De achterliggende gedachte hierbij is dat bij de uitzonderingsgevallen de (sociale) controle op de bewoners groter is. De belangen van de verhuurders zijn dan namelijk niet zo zeer gelegen in het commercieel verhuren van kamers met het oog op geldelijk gewin. Zo is de kans op sociale overlast bij een hospita en inwoning kleiner omdat de eigenaar hier dan zelf ook overlast van ondervindt.

 

Hospita en inwoning

Bij de hospita/inwoning is er sprake van één hoofdbewoner tevens eigenaar (meer dan 50% eigenaar) die zelf minimaal 50% van het gebruiksoppervlak van de woning in gebruik heeft en maximaal drie kamers aan maximaal drie personen verhuurd. Met minimaal 50% van het gebruiksoppervlak wordt bedoeld dat de eigenaar (hoofdbewoner) het exclusieve gebruiksrecht moet hebben op minimaal 50% van de gebruiksoppervlakte als bedoeld in NEN 2580 1). Voor de berekening van de oppervlakte van de woning worden de gemeenschappelijke ruimten, zoals gang, badkamer, keuken en toilet niet meegerekend. Er is dan immers niet sprake van exclusief gebruik. Daaruit vloeit automatisch voort dat er sprake moet zijn van een huurcontract tussen de eigenaar (hoofdbewoner) en de onderhuurders.

Daarnaast geldt een maximum van drie wooneenheden en drie personen.

 

Met de “ouder-kindsituatie” wordt bedoeld die situaties waar de eigenaar van de woning het ouderlijk gezag van één of meerdere van de bewoners heeft of heeft gehad (bij meerderjarigheid).

Het gebruik van het pand voor kamerverhuur is dan vaak gekoppeld aan de periode dat het kind in Leeuwarden studeert.
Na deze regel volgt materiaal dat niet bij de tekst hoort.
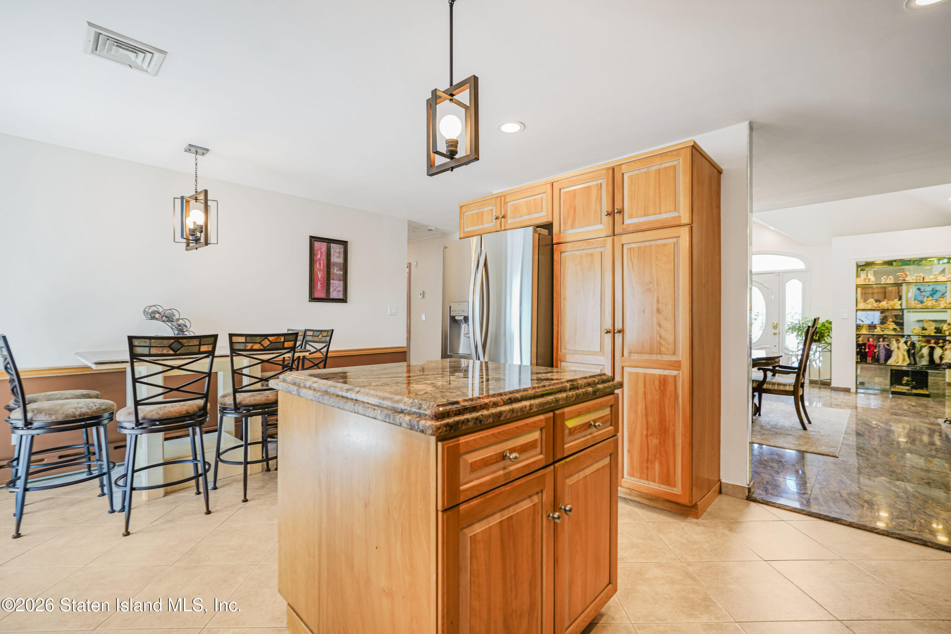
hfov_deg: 96.7
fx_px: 423
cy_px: 317
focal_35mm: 16
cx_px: 476
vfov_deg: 73.8
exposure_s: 1/20
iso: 64
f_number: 4
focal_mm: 16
Is de studie afgelopen dat zal het pand weer in de verkoop worden gebracht. Indien de eigenaar echter dan verkiest om het pand te blijven verhuren zal alsnog een omzettingsvergunning vereist zijn. Ook bij (tussentijdse) verkoop vervalt de vrijstelling van de vergunningplicht.

De bewoning is ook hier gelimiteerd aan maximaal drie woonheden/bewoners.

 

Bij een maximum van drie woonheden/bewoners zal de overlast op het woon- en leefmilieu nauwelijks een rol spelen. Ook gezien het feit dat de (sociale) controle door en op bewoners beter is gewaarborgd. Door het bepalen van een maximum wordt ook voorkomen dat misbruik zal worden gemaakt van deze bepaling om zodoende onder de vergunningplicht uit te komen.

 

1) NEN 2580 is een Nederlandse Norm (NEN) die de termen, definities en bepalingsmethoden geeft voor de oppervlakte of van terreinen met een bouwbestemming en voor de vloeroppervlakten en inhouden van gebouwen of delen daarvan. Kortom, een Nederlandse Norm voor ruimtelijke data.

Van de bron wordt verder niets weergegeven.